There was only one Divinely-ordained public fast, and that was on the Day of Atonement. But the Jews felt it was totally in the Will of God that when great national wants arose, or great national sins were to be confessed, a day of public fasting and humiliation should be proclaimed.
During the Babylonian captivity, the Jews added what might be called memorial-fasts, which were celebrated on the anniversaries of great national calamities. This turned into an unhealthy religious movement, however, because they ended up celebrating the sin instead of celebrating the fact that they had turned from their sins in true repentance to God.
This was evidently the meaning of Zechariah’s reply in Zechariah 7 & 8 to those who inquired whether the fasts of the 4th, the 5th, the 7th, and the 10th months were to be continued after the return of the exiles from Babylon.
The Four Great Fasts
There are four great Jewish fasts besides the Day of Atonement and the Fast of Esther, that are still kept, that were observed as early as the Babylonian captivity.
The ‘fast of the fourth month’ took place on June or July 17th in memory of the taking of Jerusalem y Nebuchadnezzar which resulted in the interruption of the daily sacrifice. This tradition adds that it was also the anniversary of making the golden calf and of Moses breaking the Tables of the Law.

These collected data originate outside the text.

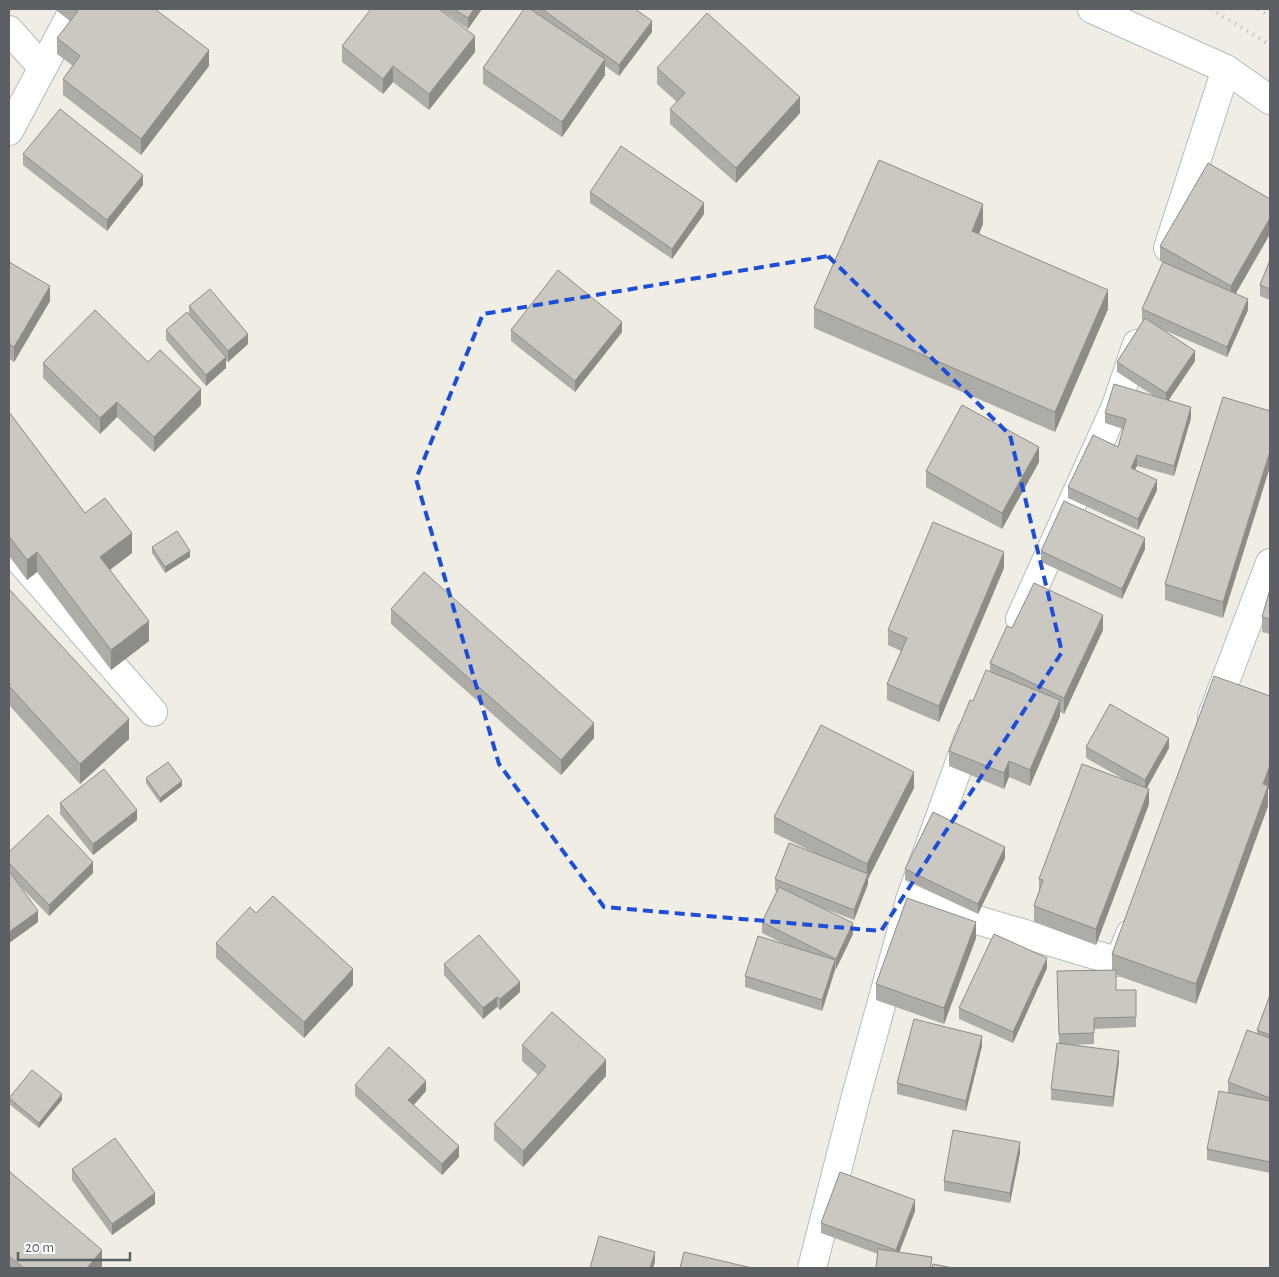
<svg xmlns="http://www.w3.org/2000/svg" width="1279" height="1277" font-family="'Alegreya Sans',sans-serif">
	<rect width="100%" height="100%" fill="#efede4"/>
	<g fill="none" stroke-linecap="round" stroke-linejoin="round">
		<defs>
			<g id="minor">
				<path d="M9,30L42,67"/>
				<path d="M9,131L74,9"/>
				<path d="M1168,248L1226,69"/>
				<path d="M9,548L153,712"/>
				<path d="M1020,619L1116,406L1137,344"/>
				<path d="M1212,716L1270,563"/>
				<path d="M910,900L1119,962L1130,934"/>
				<path d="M812,1268L856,1096L910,900L970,734"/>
			</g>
			<path id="tertiary" d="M1092,9L1226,69L1270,100"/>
		</defs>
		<!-- minor casing -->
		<use href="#minor" stroke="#b7babe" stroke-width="30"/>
		<!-- tertiary casing -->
		<use href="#tertiary" stroke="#b7babe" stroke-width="30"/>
		<!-- minor -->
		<use href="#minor" stroke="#fff" stroke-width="28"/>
		<!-- tertiary -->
		<use href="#tertiary" stroke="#fff" stroke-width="28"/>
		<!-- rail -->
		<g stroke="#b5b6b6" stroke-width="4" stroke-dasharray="1 6" stroke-linecap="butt">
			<path d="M1211,9L1270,45"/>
			<path d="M1258,9L1270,16"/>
		</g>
	</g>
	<!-- wall -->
	<g fill="#aeaca6">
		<path d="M57,9H155L209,66L141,155L63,95V79L73,66L57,54V38L70,21L57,11Z"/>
		<path d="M371,9H482L468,29L441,10L475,52L429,110L393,82L383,94L342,62V46Z"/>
		<path d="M524,9H635L652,32L619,76L605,66V75L562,137L483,84V68Z"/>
		<path d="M657,68L800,113L736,183L670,124V109L677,102L657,84Z"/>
		<path d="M23,154L143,185L107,231L23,165Z"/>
		<path d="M590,192L704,214L672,259L590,203Z"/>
		<path d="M1270,199V234L1235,294L1248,310L1227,357L1159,328L1195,361L1168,401L1191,418L1174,476L1137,466L1135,469L1157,490L1138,530L1068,498V487L1118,447L1123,429L1105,423V413L1154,396L1117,372V362L1143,321L1142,320V309L1163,262L1160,261V246Z"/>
		<path d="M983,224L979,234L1108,309L1055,432L814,328V308Z"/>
		<path d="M1270,260V300L1260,296V285Z"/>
		<path d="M9,262L50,301L14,362L9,359Z"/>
		<path d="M189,306L248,344L228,362L226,360V368L206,386L166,340V330L189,314Z"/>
		<path d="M511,330L622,332L575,392L511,341Z"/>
		<path d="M148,362L201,405L154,452L117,417L100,434L43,378V363Z"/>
		<path d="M1223,397V618L1165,600V584Z"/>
		<path d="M9,412L85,513L132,553L110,570L149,641L111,670L37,572L27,580L9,556Z"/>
		<path d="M1039,462L1002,529L926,487V471Z"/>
		<path d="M152,547L190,557L165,573L152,553Z"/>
		<path d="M1145,549L1122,599L1041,562V551Z"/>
		<path d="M1004,568L939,722L887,700V684L901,651L888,645V630Z"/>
		<path d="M9,589L129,739L80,784L9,705Z"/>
		<path d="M1270,589V634L1262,632V617Z"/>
		<path d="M391,609L594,738L561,775L391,624Z"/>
		<path d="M1012,628L1103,630L1064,714L1060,712V716L1030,786L1009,777L1004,789L949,766V751L973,701L990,671V663Z"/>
		<path d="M1270,696V785L1268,790V806L1196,1004L1116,975V990H1136V1027L1094,1029V1044L1071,1045L1119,1062L1113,1107L1051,1100V1089L1059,1043L1057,971L1112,970V954Z"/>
		<path d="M1086,747L1169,748L1147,788L1149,804L1096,945L1034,922V906L1039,891V879L1125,780L1086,758Z"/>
		<path d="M146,778L182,786L160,803L146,783Z"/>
		<path d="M914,788L868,879V884L854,920L825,909L853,934L836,969H835L822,1011L745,987V976L784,944L762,933V922L777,891L775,890V879L815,853L774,833V817Z"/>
		<path d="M60,803L137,820L93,855L60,814Z"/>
		<path d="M9,852L93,873L49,916L17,883L38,922L9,943Z"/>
		<path d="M1005,858L978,914L905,880V869Z"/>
		<path d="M256,913L353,985L304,1038L216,958V943Z"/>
		<path d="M976,938L944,1024L876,1000V984Z"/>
		<path d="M444,964L520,992L500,1010L497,1007L483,1019L444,975Z"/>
		<path d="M1047,968L1013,1043L959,1019V1008Z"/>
		<path d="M1270,995V1173L1207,1160V1149L1228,1093V1082L1257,1033V1030Z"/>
		<path d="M522,1045L606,1076L523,1167L494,1140V1124L538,1075L522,1061Z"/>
		<path d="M982,1046L966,1111L897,1094V1083Z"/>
		<path d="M355,1085L426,1091L414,1105L459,1157L442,1175L355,1096Z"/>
		<path d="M9,1098L62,1100L39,1128L9,1104Z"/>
		<path d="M1020,1153L1010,1203L944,1191V1181Z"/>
		<path d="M72,1169L155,1204L112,1235L72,1180Z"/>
		<path d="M9,1171L102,1266L100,1268H9Z"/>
		<path d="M915,1211L899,1252L932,1257L931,1268H876L878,1254L821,1233V1223Z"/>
	</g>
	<!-- shaded-wall -->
	<g fill="#8d8c87">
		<path d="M474,9H482L468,29V18Z"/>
		<path d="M652,21V32L619,76V65Z"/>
		<path d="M475,36V52L429,110V94Z"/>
		<path d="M209,50V66L141,155V139Z"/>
		<path d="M605,59V75L562,137V122Z"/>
		<path d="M393,66V82L383,94V79Z"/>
		<path d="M800,97V113L736,183V168Z"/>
		<path d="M143,175V185L107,231V220Z"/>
		<path d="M704,203V214L672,259V249Z"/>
		<path d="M983,204V224L972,251V231Z"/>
		<path d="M1270,218V234L1231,302V286Z"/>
		<path d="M50,286V301L14,362V347Z"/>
		<path d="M1108,290V309L1055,432V412Z"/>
		<path d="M1248,299V310L1227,357V347Z"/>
		<path d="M622,322V332L575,392V381Z"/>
		<path d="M248,334V344L228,362V351Z"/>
		<path d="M1195,351V361L1166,404V393Z"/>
		<path d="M226,357V368L206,386V375Z"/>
		<path d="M201,389V405L154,452V437Z"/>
		<path d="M117,402V417L100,434V418Z"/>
		<path d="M1191,407V418L1174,476V466Z"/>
		<path d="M1039,447V462L1002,529V513Z"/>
		<path d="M1270,451V467L1223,618V602Z"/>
		<path d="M1137,455V466L1131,478V468Z"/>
		<path d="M1157,480V490L1138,530V519Z"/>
		<path d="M132,533V553L100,577V557Z"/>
		<path d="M1145,538V549L1122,599V589Z"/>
		<path d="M190,551V557L165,573V567Z"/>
		<path d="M37,552V572L27,580V560Z"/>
		<path d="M1004,552V568L939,722V706Z"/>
		<path d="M1103,615V630L1064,714V698Z"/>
		<path d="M149,621V641L111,670V650Z"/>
		<path d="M1060,700V716L1030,786V770Z"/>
		<path d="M129,719V739L80,784V764Z"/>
		<path d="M594,723V738L561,775V760Z"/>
		<path d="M1169,738V748L1145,791V780Z"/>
		<path d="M1009,761V777L1004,789V773Z"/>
		<path d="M1270,765V785L1268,790V806L1196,1004V984Z"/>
		<path d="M914,772V788L868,879V884L854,920V910L867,875V864Z"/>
		<path d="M182,781V786L160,803V798Z"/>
		<path d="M1149,789V804L1096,945V929Z"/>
		<path d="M137,810V820L93,855V844Z"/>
		<path d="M1005,847V858L978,914V904Z"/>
		<path d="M93,862V873L49,916V905Z"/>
		<path d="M38,911V922L9,943V932Z"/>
		<path d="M976,922V938L944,1024V1008Z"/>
		<path d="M853,923V934L836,969V959Z"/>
		<path d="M1047,958V968L1013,1043V1032Z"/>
		<path d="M835,960V970L822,1011V1000Z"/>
		<path d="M353,969V985L304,1038V1022Z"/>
		<path d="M520,982V992L500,1010V999Z"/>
		<path d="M497,997V1007L483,1019V1008Z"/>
		<path d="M982,1036V1046L966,1111V1101Z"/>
		<path d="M1119,1051V1062L1113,1107V1097Z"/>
		<path d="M606,1060V1076L523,1167V1151Z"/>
		<path d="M426,1081V1091L408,1111V1100Z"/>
		<path d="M62,1094V1100L39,1128V1123Z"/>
		<path d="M1020,1142V1153L1010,1203V1193Z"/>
		<path d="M459,1146V1157L442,1175V1164Z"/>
		<path d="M155,1193V1204L112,1235V1224Z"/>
		<path d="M915,1200V1211L896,1261V1250Z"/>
		<path d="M102,1250V1266L100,1268H87Z"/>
		<path d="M655,1252V1262L653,1268H650Z"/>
	</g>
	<!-- building -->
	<g fill="#cac8c1" stroke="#8d8c87">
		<path d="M74,9H155L209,50L141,139L63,79L80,56L57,38L78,11Z"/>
		<path d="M371,9H439L475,36L429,94L393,66L383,79L342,46Z"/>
		<path d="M454,9H474L468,18Z"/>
		<path d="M524,9H530L605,59L562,122L483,68Z"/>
		<path d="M542,9H635L652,21L619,65Z"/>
		<path d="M707,13L800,97L736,168L670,109L685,93L657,68Z"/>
		<path d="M60,109L143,175L107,220L23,154Z"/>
		<path d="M621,146L704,203L672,249L590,192Z"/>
		<path d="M879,160L983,204L972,231L1108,290L1055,412L814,308Z"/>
		<path d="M1208,163L1270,199V218L1231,286L1160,246Z"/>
		<path d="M1270,260V289L1260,285Z"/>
		<path d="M9,262L50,286L14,347L9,344Z"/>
		<path d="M1163,262L1248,299L1227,347L1142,309Z"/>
		<path d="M558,270L622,322L575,381L511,330Z"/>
		<path d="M210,289L248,334L228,351L189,306Z"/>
		<path d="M95,310L148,362L160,350L201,389L154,437L117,402L100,418L43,363Z"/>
		<path d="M187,312L226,357L206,375L166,330Z"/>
		<path d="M1145,318L1195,351L1166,393L1117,362Z"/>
		<path d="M1114,384L1191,407L1174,466L1137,455L1131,468L1157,480L1138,519L1068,487L1093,435L1118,447L1126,419L1105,413Z"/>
		<path d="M1223,397L1270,411V451L1223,602L1165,584Z"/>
		<path d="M962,405L1039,447L1002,513L926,471Z"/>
		<path d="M9,412L85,513L105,498L132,533L100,557L149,621L111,650L37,552L27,560L9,536Z"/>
		<path d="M1064,501L1145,538L1122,589L1041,551Z"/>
		<path d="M933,522L1004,552L939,706L887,684L907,638L888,630Z"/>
		<path d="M177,531L190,551L165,567L152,547Z"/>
		<path d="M424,572L594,723L561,760L391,609Z"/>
		<path d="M1034,583L1103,615L1064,698L990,663L1007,626L1012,628Z"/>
		<path d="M9,589L129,719L80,764L9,686Z"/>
		<path d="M1270,589V619L1262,617Z"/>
		<path d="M986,670L1060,700L1030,770L1009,761L1004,773L949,751L970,700L973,701Z"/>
		<path d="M1214,676L1270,696V765L1263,784L1268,786L1196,984L1112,954Z"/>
		<path d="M1110,704L1169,738L1145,780L1086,747Z"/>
		<path d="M821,725L914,772L867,864L774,817Z"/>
		<path d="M168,762L182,781L160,798L146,778Z"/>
		<path d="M1082,764L1149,789L1096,929L1034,906L1043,880L1039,879Z"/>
		<path d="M104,769L137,810L93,844L60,803Z"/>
		<path d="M933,812L1005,847L978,904L905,869Z"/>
		<path d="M48,815L93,862L49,905L9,863V852Z"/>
		<path d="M789,843L868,874L854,910L775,879Z"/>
		<path d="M9,871L38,911L9,932Z"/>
		<path d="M779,887L853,923L836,959L762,922Z"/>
		<path d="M273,896L353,969L304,1022L216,943L250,907L256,913Z"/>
		<path d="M907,898L976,922L944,1008L876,984Z"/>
		<path d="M994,934L1047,958L1013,1032L959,1008Z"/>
		<path d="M479,935L520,982L500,999L497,997L483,1008L444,964Z"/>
		<path d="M758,936L835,960L822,1000L745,976Z"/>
		<path d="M1116,970V990H1136V1017L1094,1018V1033L1059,1034L1057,971Z"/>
		<path d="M1270,995V1035L1257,1030Z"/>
		<path d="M552,1012L606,1060L523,1151L494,1124L546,1066L522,1045Z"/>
		<path d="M914,1019L982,1036L966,1101L897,1083Z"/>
		<path d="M1247,1030L1270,1038V1098L1228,1082Z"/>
		<path d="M1057,1043L1119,1051L1113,1097L1051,1089Z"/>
		<path d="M389,1047L426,1081L408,1100L459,1146L442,1164L355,1085Z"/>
		<path d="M32,1070L62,1094L39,1123L9,1098Z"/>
		<path d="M1219,1091L1270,1101V1162L1207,1149Z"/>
		<path d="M953,1130L1020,1142L1010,1193L944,1181Z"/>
		<path d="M115,1138L155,1193L112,1224L72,1169Z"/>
		<path d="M9,1171L102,1250L87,1268H24L9,1256Z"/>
		<path d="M840,1172L915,1200L896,1250L821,1223Z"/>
		<path d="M599,1236L655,1252L650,1268H590Z"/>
		<path d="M878,1249L932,1257L930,1268H876Z"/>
		<path d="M684,1252L752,1268H680Z"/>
		<path d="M933,1264L953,1268H932Z"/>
	</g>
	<!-- marked area -->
	<path fill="none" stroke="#1d4ed8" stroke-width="4" stroke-dasharray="10 6" stroke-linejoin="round" d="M828,256L1010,435L1062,652L881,931L604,907L499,764L416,479L483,314Z"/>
	<!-- border -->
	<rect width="1279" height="1277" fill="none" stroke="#5c6065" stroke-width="20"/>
	<!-- scale -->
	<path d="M18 1252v8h112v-8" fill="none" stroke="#5c6065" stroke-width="2.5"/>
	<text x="25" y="1252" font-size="15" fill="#5c6065" stroke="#ffffff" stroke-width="4" paint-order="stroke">20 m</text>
</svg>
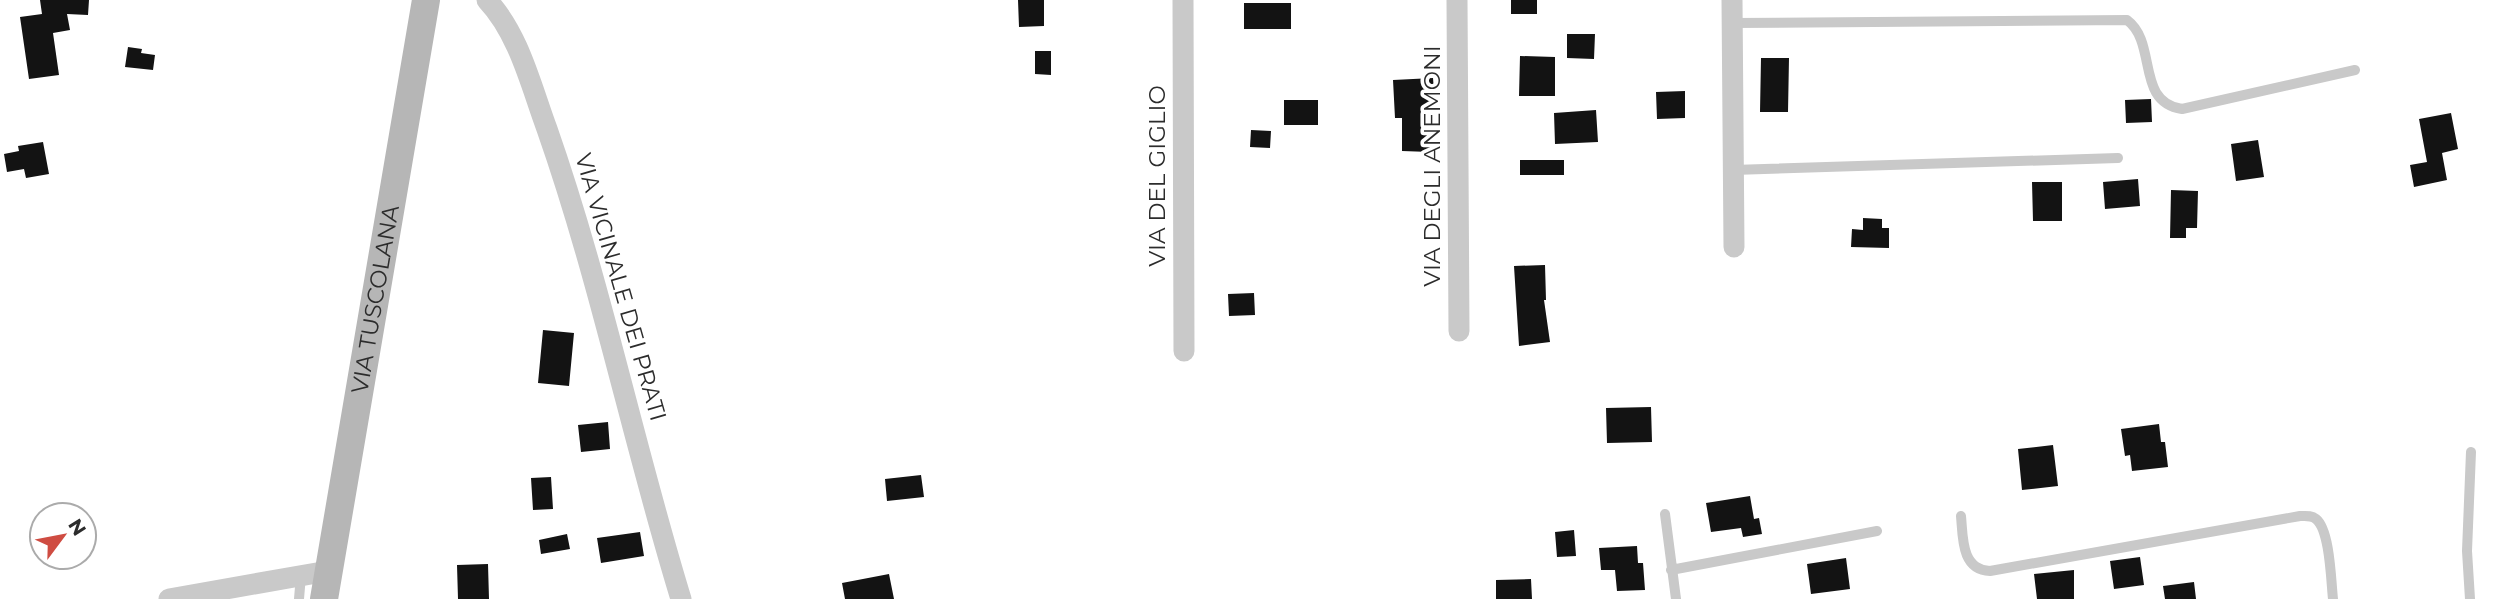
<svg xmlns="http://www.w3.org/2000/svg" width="2498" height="599" font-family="Montserrat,sans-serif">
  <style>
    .building { fill: #131313 }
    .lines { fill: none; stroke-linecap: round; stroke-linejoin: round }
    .service { stroke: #c9c9c9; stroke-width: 10 }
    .minor { stroke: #c9c9c9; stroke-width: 21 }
    .secondary { stroke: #b6b6b6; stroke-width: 28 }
    .labels { text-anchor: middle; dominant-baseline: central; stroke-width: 7; stroke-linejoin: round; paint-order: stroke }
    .street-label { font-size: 23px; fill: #2c2c2c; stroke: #fff }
  </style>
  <rect width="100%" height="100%" fill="#fff"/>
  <path class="building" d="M40,0h49l-1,15 -21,-1 3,16 -17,3 6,42 -30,4 -9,-62 22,-3z
    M1018,0h26v26l-25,1z
    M1511,0h26v14h-26z
    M1244,3h47v26h-47z
    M1567,34h28l-1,25 -27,-1z
    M128,47l14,2 -1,4 14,2 -2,15 -28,-3z
    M1035,51h16v24l-16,-1z
    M1520,56l35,1v39h-36z
    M1761,58h28l-1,54h-28z
    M1433,78l2,26 -5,1v47l-28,-1v-33h-7l-2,-38z
    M1685,91v27l-28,1 -1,-27z
    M1284,100h34v25h-34z
    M2125,100l26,-1 1,23 -26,1z
    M1596,110l2,32 -43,2 -1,-31z
    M2451,113l7,36 -16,4 5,27 -33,7 -4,-22 17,-3 -8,-43z
    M1251,130l20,1 -1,17 -20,-1z
    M2258,140l6,37 -28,4 -5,-37z
    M43,142l6,32 -23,4 -2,-9 -17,3 -3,-18 15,-3 -1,-5z
    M1520,160h44v15h-44z
    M2138,179l2,27 -35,3 -2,-27z
    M2032,182h30v39h-29z
    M2171,190l27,1 -1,37h-11v10h-16z
    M1863,218l19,1v9h7v20l-38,-1 1,-18 11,1z
    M1545,265l1,35h-2l6,42 -31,4 -5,-80z
    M1254,293l1,22 -26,1 -1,-22z
    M543,330l31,3 -5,53 -31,-3z
    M1651,407l1,35 -45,1 -1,-35z
    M608,422l2,27 -29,3 -3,-27z
    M2159,424l2,18h4l3,25 -36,4 -2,-16 -5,1 -4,-27z
    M2053,445l5,41 -36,4 -4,-41z
    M921,475l3,22 -37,4 -2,-22z
    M551,477l2,32 -20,1 -2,-32z
    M1750,496l4,23 5,-1 3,16 -19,3 -2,-9 -30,4 -5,-29z
    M1574,530l2,26 -19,1 -2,-25z
    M640,532l4,24 -43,7 -4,-25z
    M567,534l3,15 -29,5 -2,-14z
    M1637,546l1,17h5l2,27 -28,1 -2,-21h-14l-2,-22z
    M2140,557l4,28 -30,4 -4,-28z
    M1846,558l4,31 -39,5 -4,-30z
    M488,564l1,35h-31l-1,-34z
    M2074,570v29h-37l-3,-25z
    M889,574l5,25h-49l-3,-16z
    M1531,579l1,20h-36v-19z
    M2194,582l2,17h-31l-2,-13z"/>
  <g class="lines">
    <path class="service" d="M1732,23l395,-3c31,23 8,82 55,89l173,-39
      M1733,170l385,-12
      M1665,514l11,85
      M1961,516c2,21 0,54 29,55l310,-55c6,0 11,-1 16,3 14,11 15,62 17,80
      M1671,570l206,-39
      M299,599l2,-24
      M2470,599l-3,-48 4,-99"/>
    <path class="minor" d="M487,0c32,34 44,86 60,129 54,154 86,314 134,470
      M1183,0l1,351
      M1457,0l2,331
      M1732,0l2,247
      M169,599l159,-28"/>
    <path class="secondary" id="s1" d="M324,599l102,-599"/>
  </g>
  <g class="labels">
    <g class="street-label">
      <text transform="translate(1432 166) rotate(-90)">VIA DEGLI ANEMONI</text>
      <text transform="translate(1157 176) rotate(-90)">VIA DEL GIGLIO</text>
      <text transform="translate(621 287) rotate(74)">VIA VICINALE DEI PRATI</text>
      <text stroke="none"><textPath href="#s1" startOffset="304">VIA TUSCOLANA</textPath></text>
    </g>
  </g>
  <g transform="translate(63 536) rotate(58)"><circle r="33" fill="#ffffff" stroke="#ababab" stroke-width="2"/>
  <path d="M0-5L12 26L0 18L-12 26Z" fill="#cf4c42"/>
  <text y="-10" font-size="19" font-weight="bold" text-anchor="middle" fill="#2c2c2c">N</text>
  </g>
</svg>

The ‘fast of the fifth month’ was kept on account of the destruction of the first and second Temple. It is significant that the second Temple, that of Herod, was destroyed on the first dayn of the week. Tradition has it that on that day God had pronounced judgment that the carcasses of all who had come out of Egypt should fall in the wilderness.
The ‘fast of the seventh month’ is said by tradition to be in memory of the slaughter of Gedaliah and his associates at Mizpah in Jeremiah 41:1.
The ‘fast of the tenth month’ was observed because of the siege of Jerusalem by Nebuchadnezzar commenced.
Besides the above four fasts, the Day of Atonement, and the Fast of Esther, the Jewish calendar at present contains 22 other fast days. But that is not all – according to Luke 18: 12 it was customary to fast twice a week between the Paschal week and Pentecost, and between the Feast of Tabernacles and that of the Dedication of the Temple.
The days appointed for this purpose were on Monday and Thursday of every week because according to tradition, Moses went up Mount Sinai the second time to receive the Tables of the Law on a Thursday, and came down again on a Monday.
On public fasts, the practice was to bring the ark which contained the rolls of the law from the Synagogue into the streets, and to strew ashes upon it. The people all appeared covered with sackcloth and ashes. The ashes were publicly strewn on the heads of the elders and judges, while another person got up and preached a sermon about the people of Nineveh turning from their wicked ways and God saving their land.
An older man who had spent much time in service to God and prayer was chosen to lead the people in confession of sin and ask for repentance before God.
In Jerusalem they gathered at the eastern gate, the priests blew their horns seven times as the voice of prayer ceased. The people then went to the cemeteries to mourn and weep.
A proper fast was continued from one sundown till after the next sundown when the stars appeared, and for about 26 hours there was a rigid abstinance from all food and drink.
Even though the fasts were taken seriously, over time they degenerated into mere formalities and became works of self-righteousness which they could brag about. The more penitent and unwashed they looked, the more they were able to make it a matter of boasting.
This is the condition they had become when the public ministry of Jesus started. They did everything right outwardly, but with an inner heart that was corrupt and unrepentant. They were filled with spiritual pride and had become alienated from God.